Hodges slides his Prius to the curb and she jumps in, taking off her gloves and holding her hands up to the passenger-side heating vent. ‘It took you a very long time to get here.’
‘Fifteen minutes. I was on the other side of town. I caught all the red lights.’
‘It was eighteen minutes,’ Holly informs him as Hodges pulls into traffic. ‘Because you were speeding, which is counterproductive. If you keep your speed to exactly twenty miles an hour, you can catch almost all the lights. They’re timed. I’ve told you that several times. Now tell me what the doctor said. Did you get an A on your tests?’
Hodges considers his options, which are only two: tell the truth or prevaricate.
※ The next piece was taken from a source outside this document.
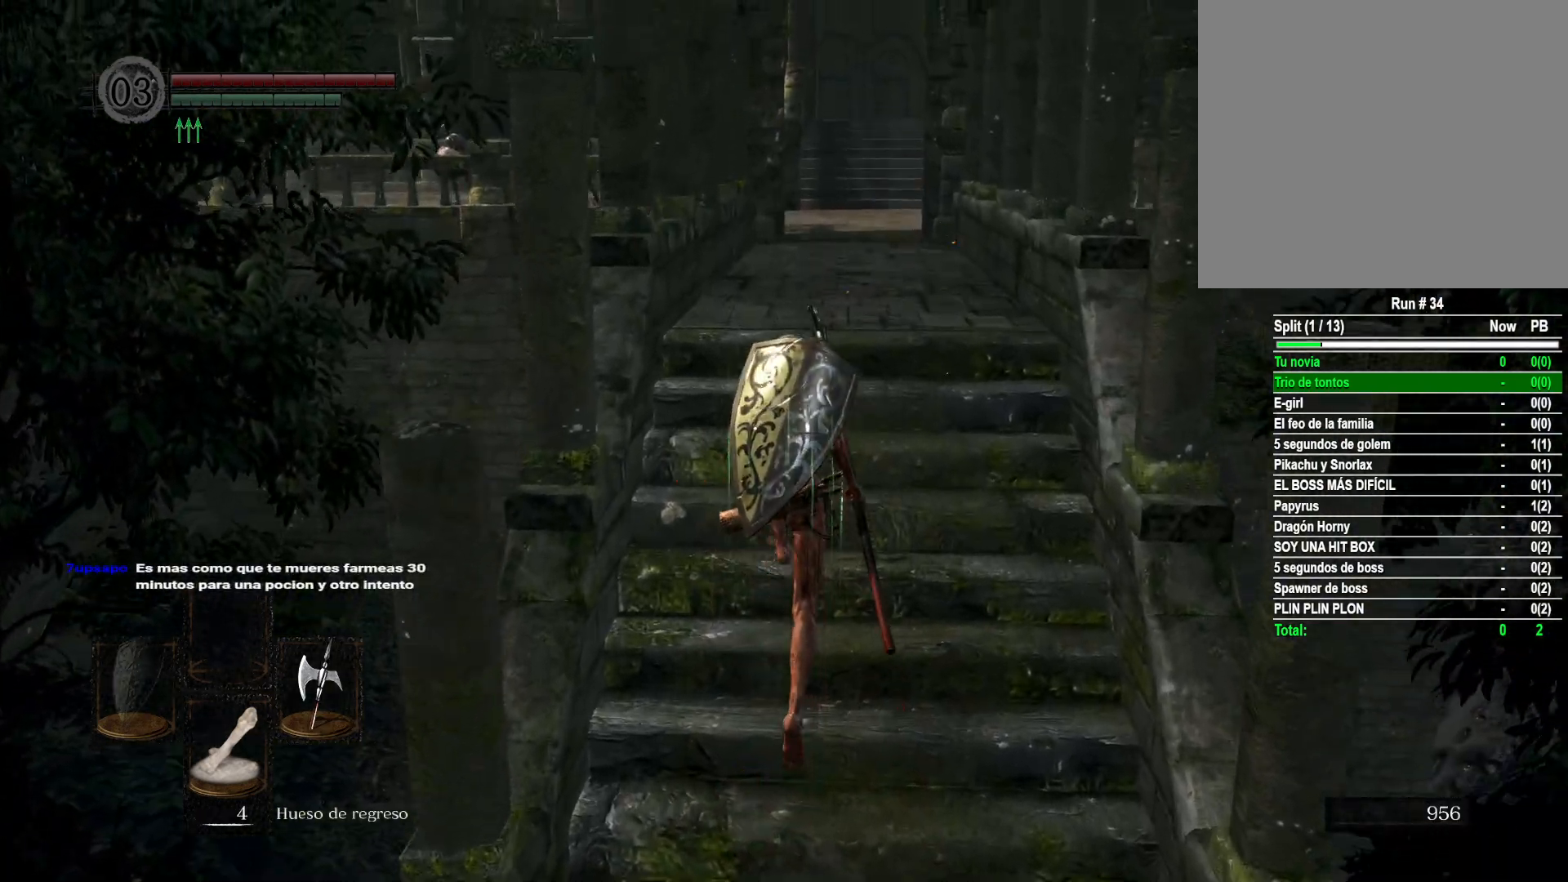
{"buttons": [], "left_stick": "down", "right_stick": "center", "events": [[233, "right_stick", "left"], [250, "left_stick", "down-right"], [367, "left_stick", "down"], [500, "right_stick", "center"]]}
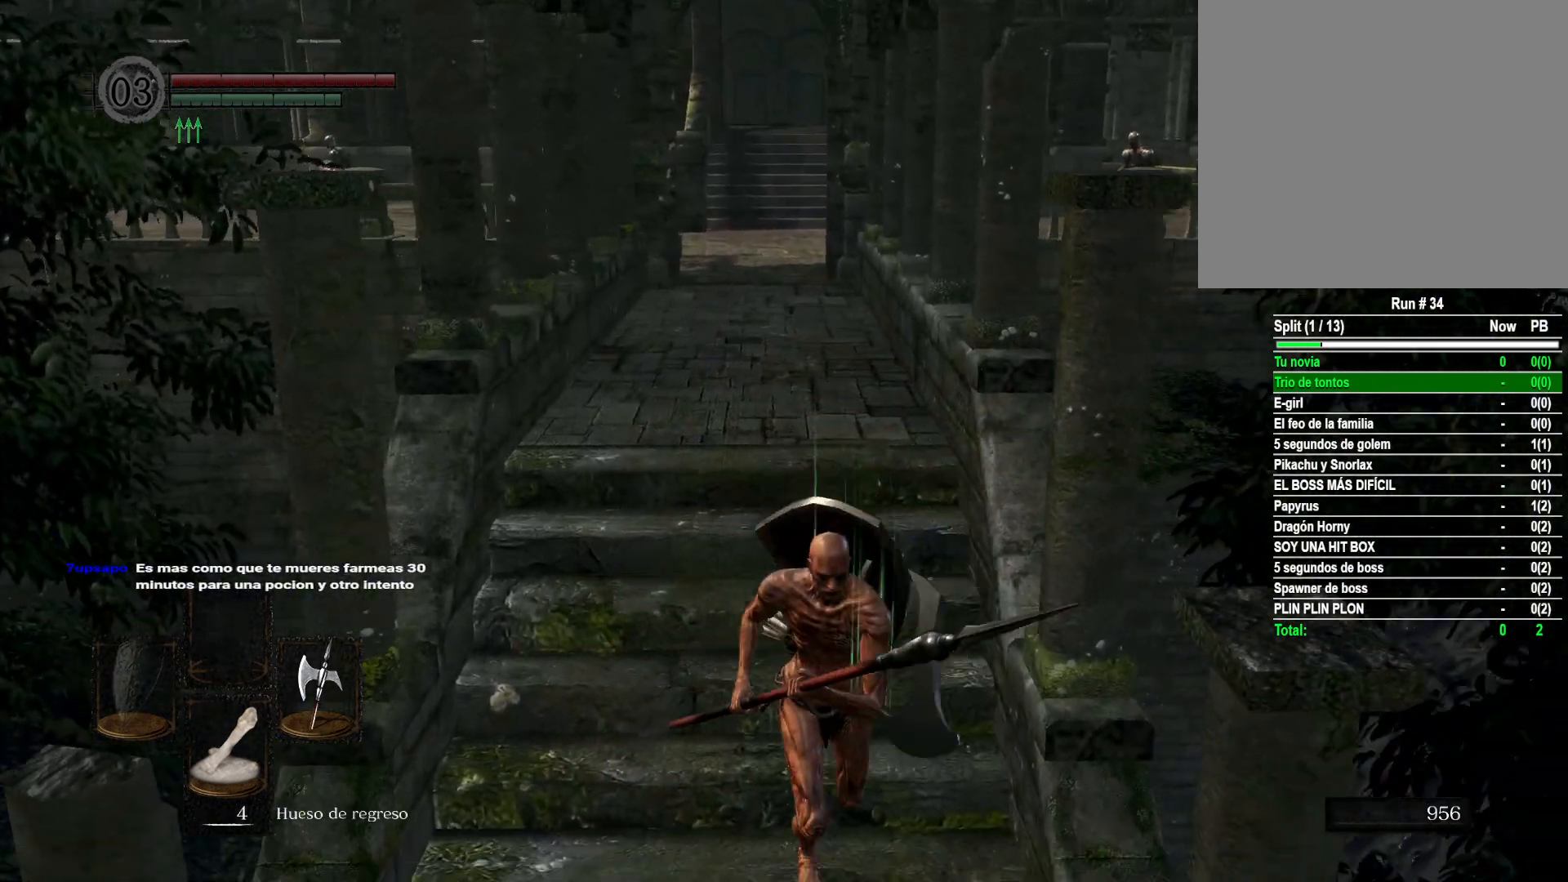
{"buttons": [], "left_stick": "up-right", "right_stick": "center", "events": [[183, "left_stick", "down-left"], [317, "left_stick", "up-left"], [383, "left_stick", "up"], [500, "left_stick", "up-right"]]}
Holly nagged him into going to the doctor because he’s been having stomach issues. Just pressure at first, now some pain. Holly may have personality problems, but she’s a very efficient nagger. Like a dog with a bone, Hodges sometimes thinks.
‘The results weren’t back yet.’ This is not quite a lie, he tells himself, because they weren’t back to me yet.
She looks at him doubtfully as he merges onto the Crosstown Expressway. Hodges hates it when she looks at him that way.
‘I’ll keep after this,’ he says. ‘Trust me.’
‘I do,’ she says. ‘I do, Bill.’
That makes him feel even worse.
She bends, opens her briefcase, and takes out her iPad. ‘I looked up some stuff while I was waiting for you. Want to hear it?’
‘Hit me.’
‘Martine Stover was fifty at the time Brady Hartsfield crippled her, which would make her fifty-six as of today. I suppose she could be fifty-seven, but since this is only January, I think that’s very unlikely, don’t you?’
‘Odds are against, all right.’
‘At the time of the City Center event, she was living with her mother in a house on Sycamore Street. Not far from Brady Hartsfield and his mother, which is sort of ironic when you think of it.’
Also close to Tom Saubers and his family, Hodges muses. He and Holly had a case involving the Saubers family not long ago, and that one also had a connection to what the local newspaper had taken to calling the Mercedes Massacre. There were all sorts of connections, when you thought about it, perhaps the strangest being that the car Hartsfield had used as a murder weapon belonged to Holly Gibney’s cousin.
‘How does an elderly woman and her severely crippled daughter make the jump from the Tree Streets to Ridgedale?’
‘Insurance. Martine Stover had not one or two whopping big policies, but three. She was sort of a freak about insurance.’ Hodges reflects that only Holly could say that approvingly. ‘There were several articles about her afterward, because she was the most badly hurt of those who survived. She said she knew that if she didn’t get a job at City Center, she’d have to start cashing her policies in, one by one. After all, she was a single woman with a widowed, unemployed mother to support.’